We’ve now seen three representations compete on real data. Let’s summarize what we’ve learned about when each shines:

	TF-IDF	SpaCy Avg. Vectors	Sentence-Transformers
Strengths	Fast, interpretable, good lexical matching	Captures synonymy, compact	Best semantic similarity, handles paraphrases
Weaknesses	No synonymy, high-dimensional	Averaging loses specificity	Slower, requires GPU for large-scale use
Best for	Keyword search, topic classification	Quick semantic baseline	Semantic search, clustering, retrieval
Setup cost	Minimal (sklearn only)	Medium (SpaCy model download)	Higher (transformer model download)
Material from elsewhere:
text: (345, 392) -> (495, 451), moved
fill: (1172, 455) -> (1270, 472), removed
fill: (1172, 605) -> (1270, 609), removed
The key insight is that there’s no universally best representation. TF-IDF is still a strong baseline for tasks where lexical overlap matters — and it’s orders of magnitude faster to compute than transformer-based embeddings. But when you need to understand that “the spacecraft launched successfully” and “the rocket took off without issues” are about the same thing, you need dense representations.
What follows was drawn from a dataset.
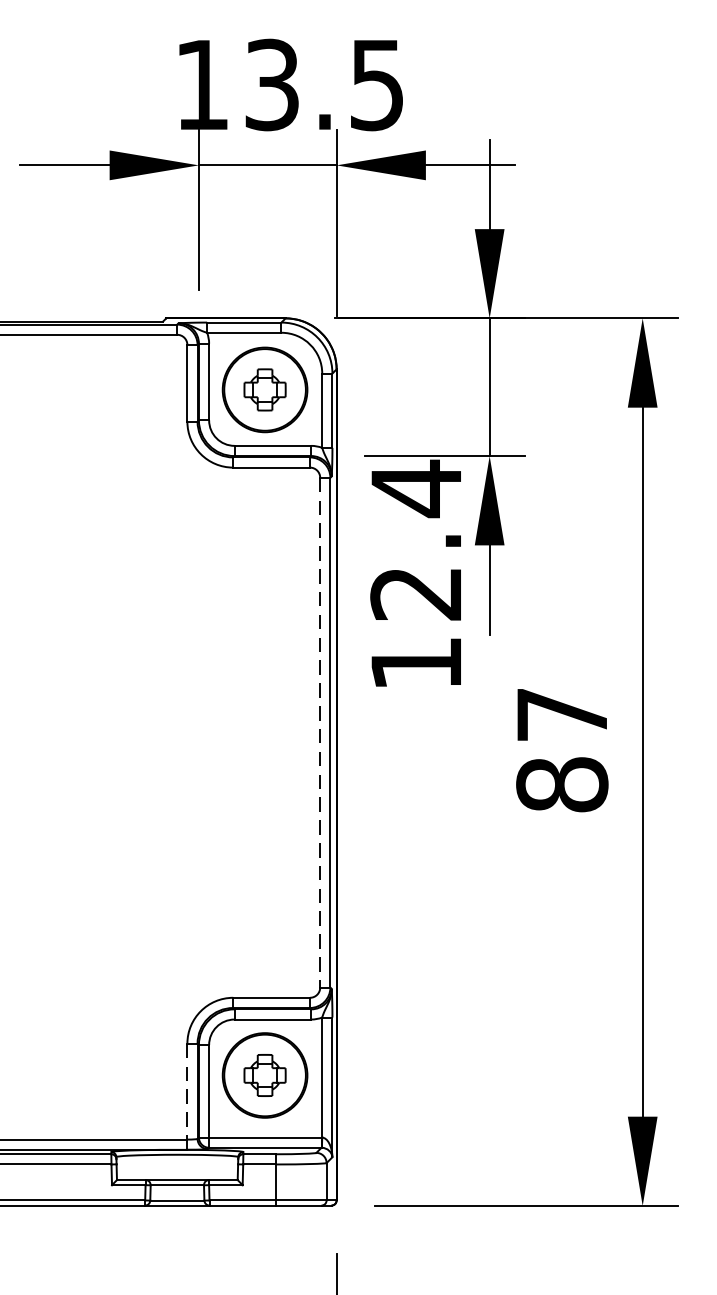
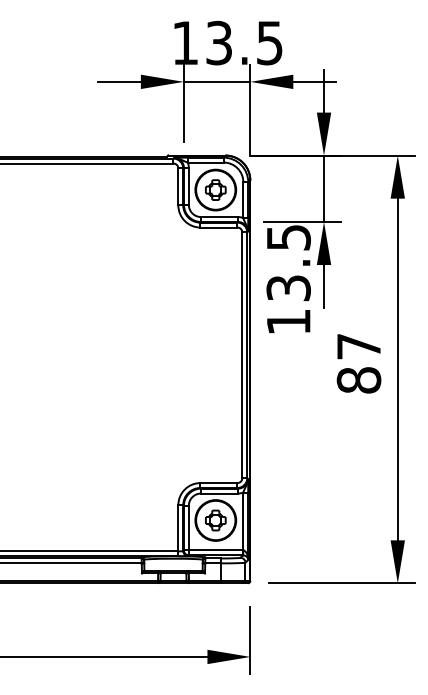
text: (415, 540) -> (288, 262), 12.4 -> 13.5
line: (320, 733) -> (242, 355), dashed -> solid
line: (187, 1092) -> (178, 528), dashed -> solid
And within dense representations, the gap between averaged word vectors and purpose-built sentence encoders is significant. Averaging is a crude operation that discards word order and dilutes meaning. Sentence-transformers are trained end-to-end to produce high-quality document embeddings — and it shows.
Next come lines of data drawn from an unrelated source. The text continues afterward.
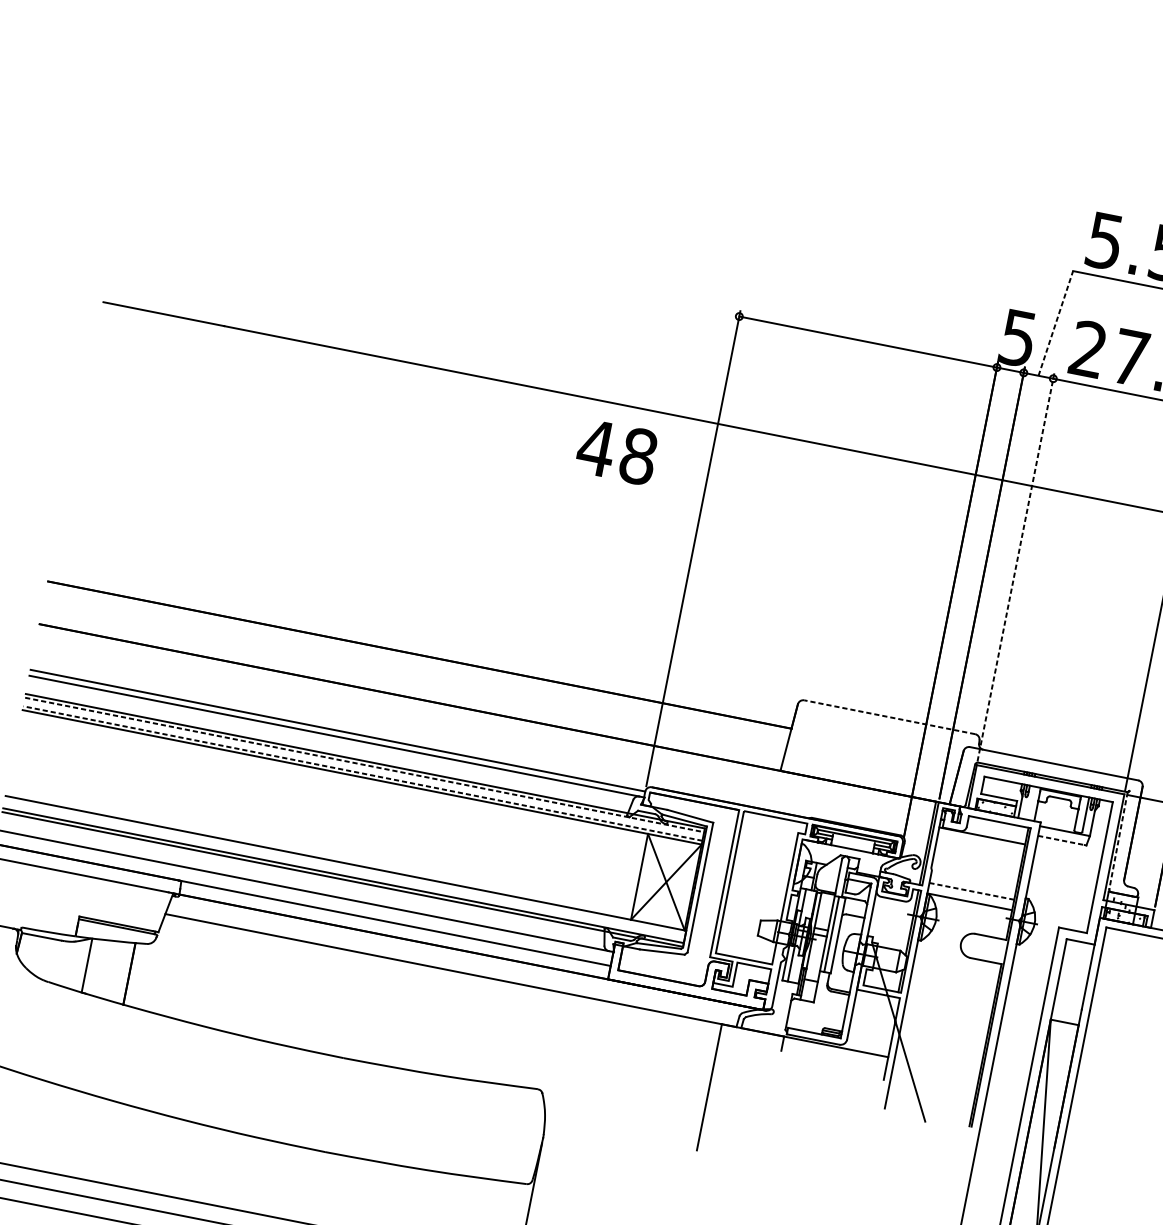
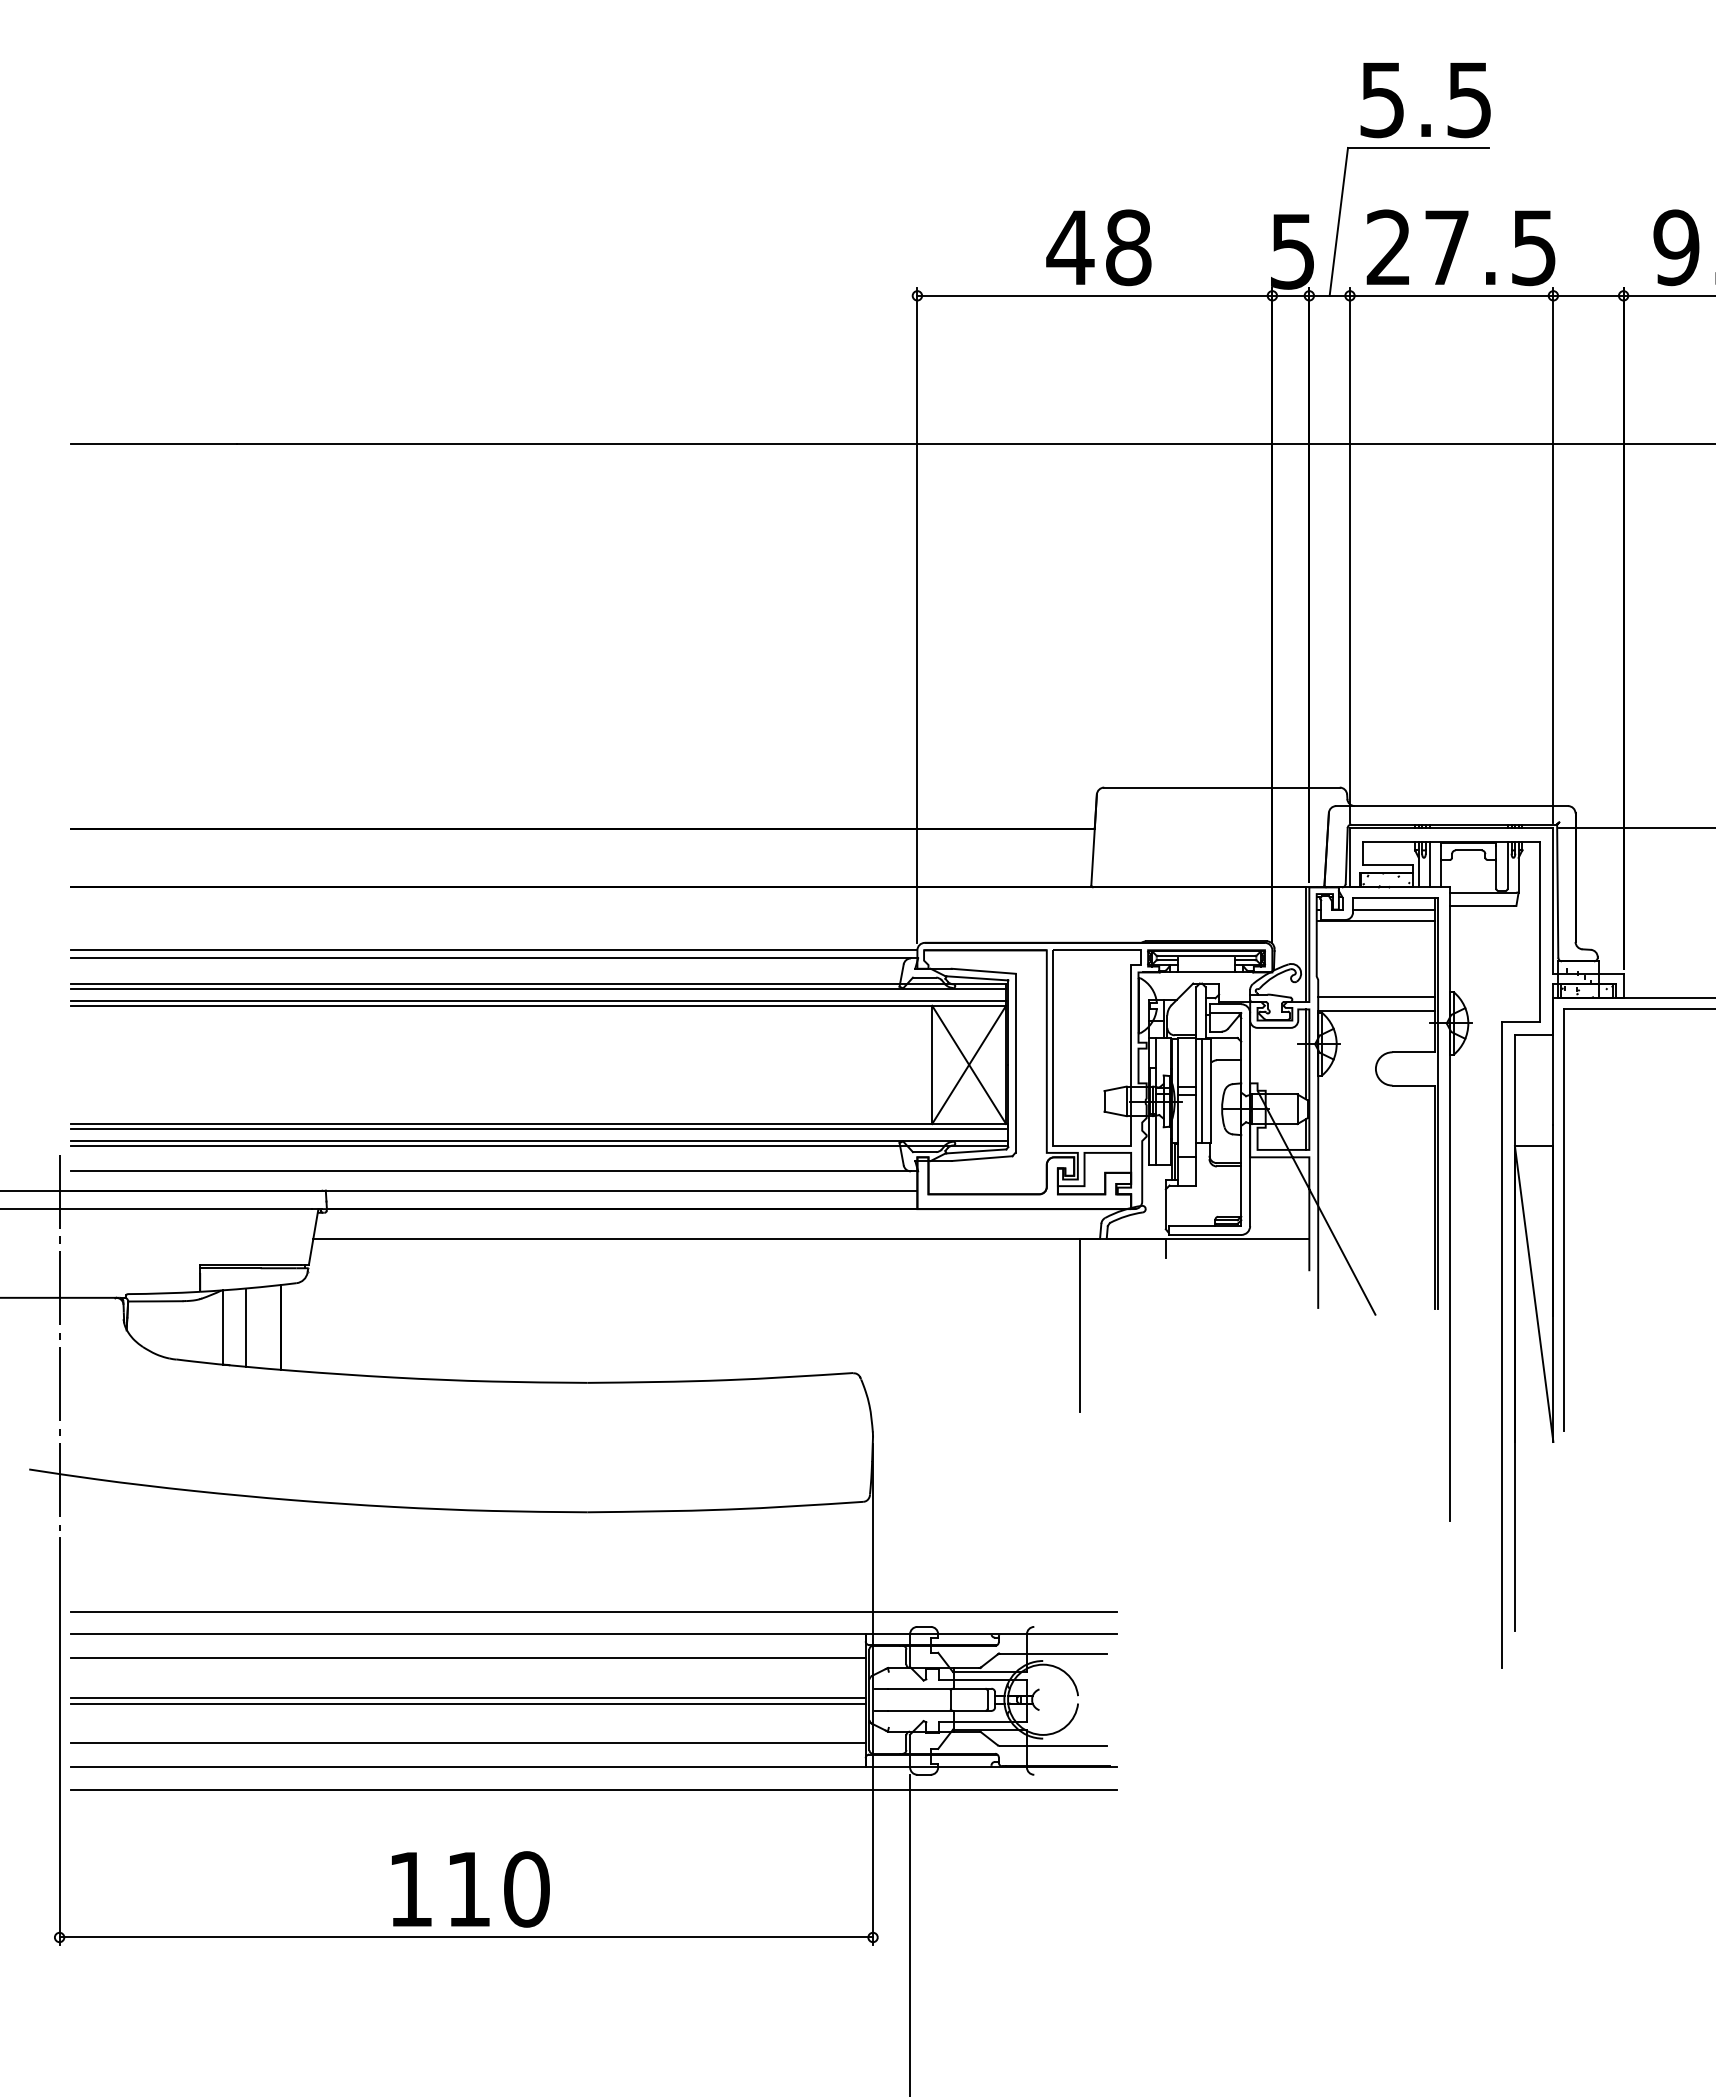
line: (1055, 323) -> (1338, 221), dashed -> solid
text: (616, 451) -> (1098, 247), moved
line: (1016, 567) -> (1350, 555), dashed -> solid
line: (890, 717) -> (1222, 787), dashed -> solid
line: (364, 764) -> (538, 988), dashed -> solid
line: (363, 773) -> (538, 1000), dashed -> solid
line: (1029, 802) -> (1429, 864), added
line: (996, 830) -> (1393, 909), added
line: (1061, 840) -> (1482, 905), dashed -> solid
line: (1118, 840) -> (1557, 891), dashed -> solid
line: (344, 867) -> (538, 1129), added
line: (971, 891) -> (1376, 996), dashed -> solid
line: (104, 968) -> (246, 1327), added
Exercise 3.10: The Showdown Report

Write a short comparative analysis (1–2 paragraphs for each question) based on your observations from this lab:

When is TF-IDF sufficient? Describe a scenario where TF-IDF would be your first choice over dense embeddings. Consider compute cost, interpretability, and the nature of the task.
When do embeddings clearly win? Give a concrete example (from this lab or hypothetical) where TF-IDF fails but dense representations succeed. What property of embeddings makes the difference?
Averaged word vectors vs. sentence-transformers: We saw that simply averaging word vectors is a step up from TF-IDF but falls short of sentence-transformers. Why? What does the transformer model capture that averaging misses?
The practical trade-off: You’re building an NLP system that needs to process 1 million documents. You have a modest budget and a tight deadline. Which representation would you start with, and under what conditions would you invest in upgrading to a more sophisticated one?

Wrap-Up¶

Key Takeaways¶

Key Takeaways

TF-IDF is a strong baseline — fast, interpretable, and effective when topics have distinct vocabularies
Averaged word vectors capture synonymy but lose specificity as document length increases — averaging is a blunt instrument
Sentence-transformers produce the best document embeddings among the methods we tested, because they’re trained end-to-end for semantic similarity
Subword tokenization (BPE, WordPiece) eliminates the OOV problem by decomposing any word into known subword pieces — the foundation of modern transformer tokenizers
No representation is universally best — the right choice depends on the task, the data, computational budget, and whether you need lexical matching or semantic understanding
Visualization with t-SNE reveals how well a representation organizes documents — tight, well-separated clusters indicate a representation that captures category structure
Practical NLP is about trade-offs — start simple (TF-IDF), measure, and only add complexity when it demonstrably helps

What’s Next¶

In Week 4, we’ll put these representations to work on a core NLP task: text classification. We’ll train classifiers — Naive Bayes, SVM, Logistic Regression — on top of the feature representations we’ve built here. You’ll see that the choice of representation has a direct impact on classification accuracy. We’ll also explore sequence labeling tasks like named entity recognition, where the order of words that our bag-of-words models discard becomes essential.